Through the above description of the embodiments, those skilled in the art can be well understood to the present invention and can realize by hardware, also can realize by the mode that software adds necessary general hardware platform.Based on such understanding, technical scheme of the present invention can embody with the form of software product, it (can be CD-ROM that this software product can be stored in a non-volatile memory medium, USB flash disk, portable hard drive etc.) in, comprise some instructions with so that computer equipment (can be personal computer, server, the perhaps network equipment etc.) carry out the described method of each embodiment of the present invention.
It will be appreciated by those skilled in the art that accompanying drawing is the schematic diagram of a preferred embodiment, module in the accompanying drawing or flow process might not be that enforcement the present invention is necessary.

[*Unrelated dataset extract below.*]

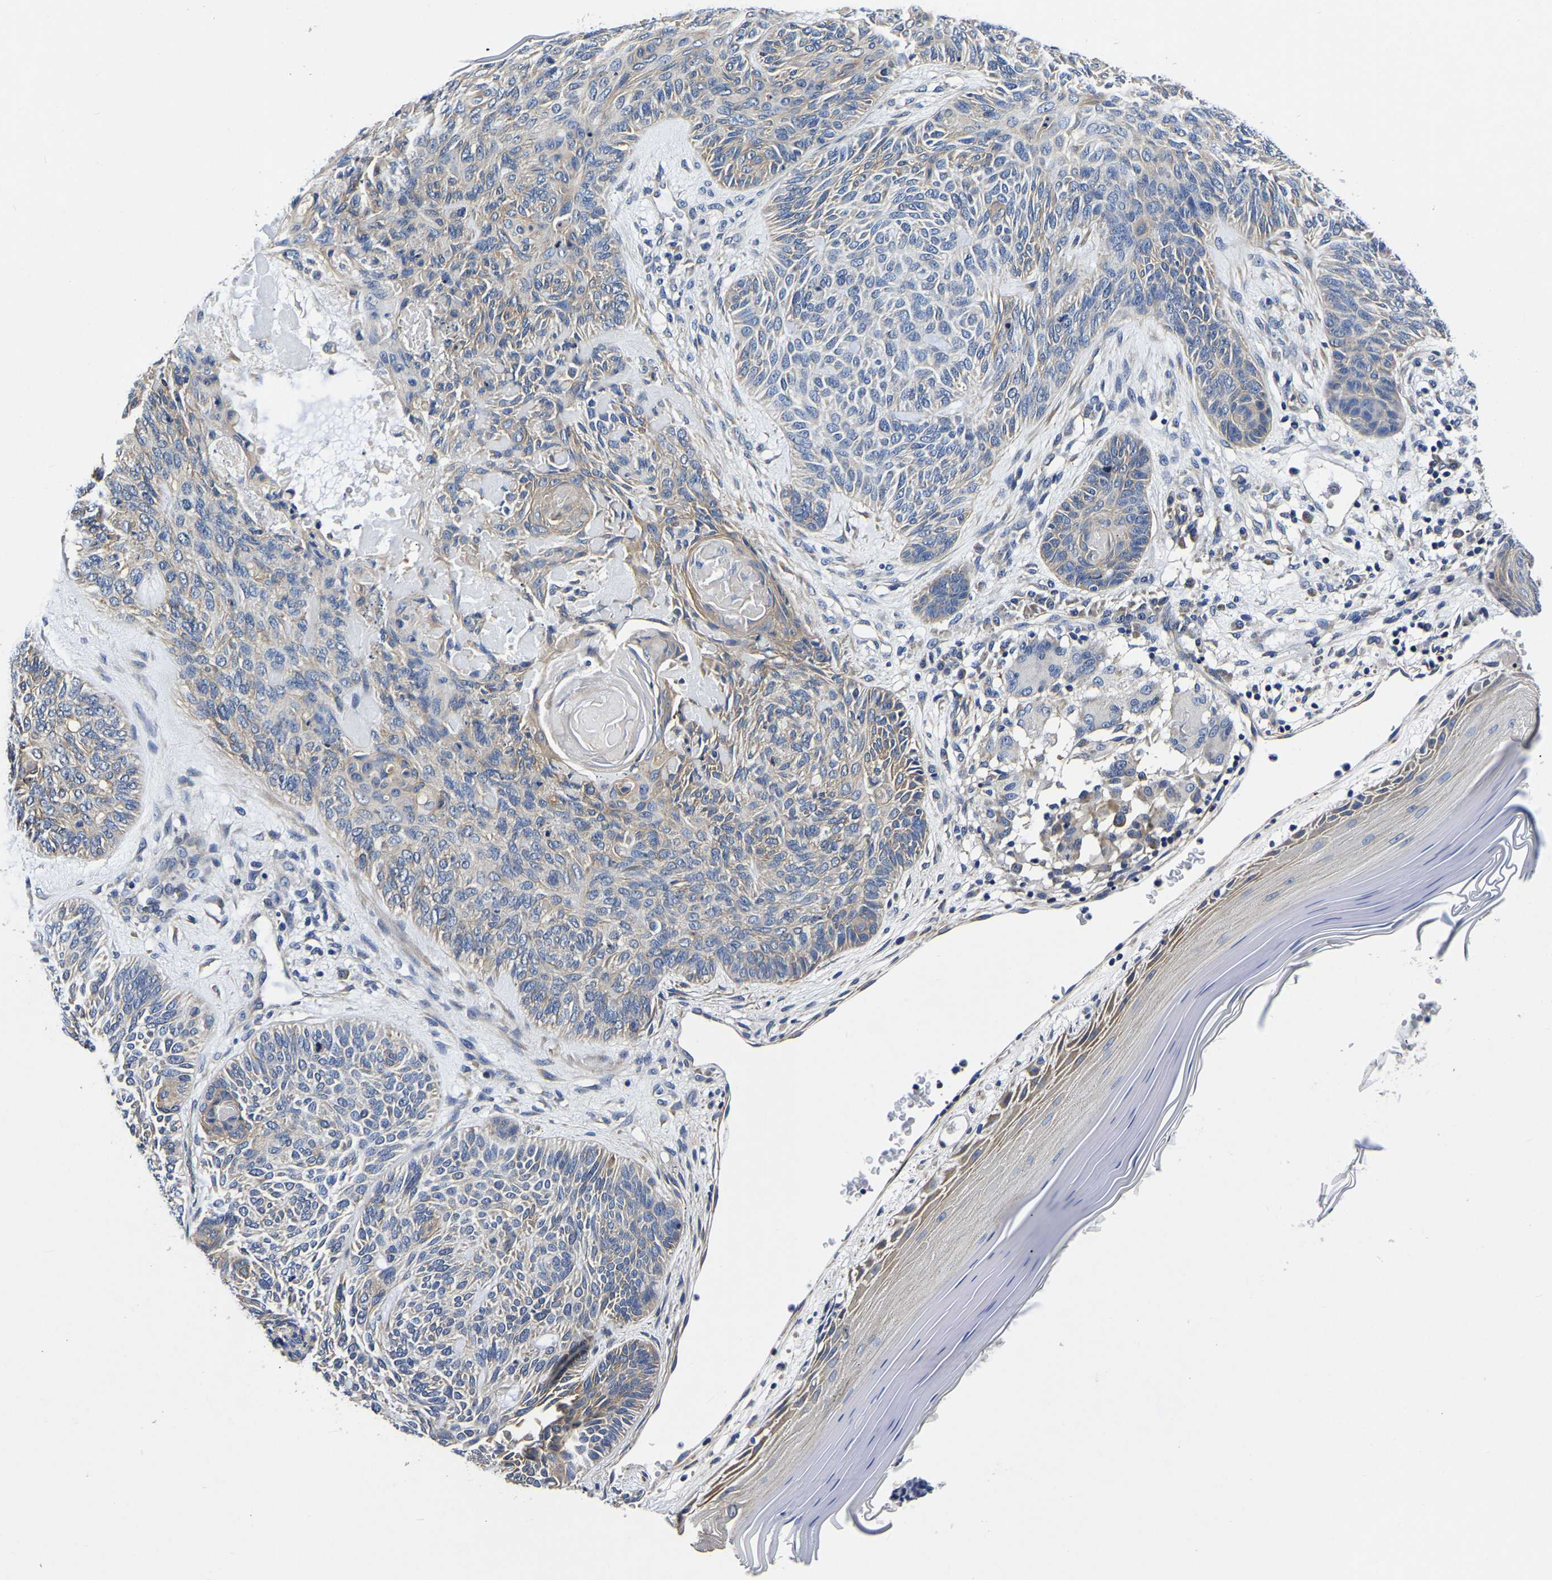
{"staining": {"intensity": "weak", "quantity": "<25%", "location": "cytoplasmic/membranous"}, "tissue": "skin cancer", "cell_type": "Tumor cells", "image_type": "cancer", "snomed": [{"axis": "morphology", "description": "Basal cell carcinoma"}, {"axis": "topography", "description": "Skin"}], "caption": "Basal cell carcinoma (skin) was stained to show a protein in brown. There is no significant expression in tumor cells. (Stains: DAB (3,3'-diaminobenzidine) IHC with hematoxylin counter stain, Microscopy: brightfield microscopy at high magnification).", "gene": "KCTD17", "patient": {"sex": "male", "age": 55}}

It will be appreciated by those skilled in the art that the module in the device among the embodiment can be distributed in the device of embodiment according to the embodiment description, also can carry out respective change and be arranged in the one or more devices that are different from present embodiment.The module of the foregoing description can be merged into a module, also can further split into a plurality of submodules.
The invention described above embodiment sequence number is not represented the quality of embodiment just to description.
More than disclosed only be several specific embodiment of the present invention, still, the present invention is not limited thereto, any those skilled in the art can think variation all should fall into protection scope of the present invention.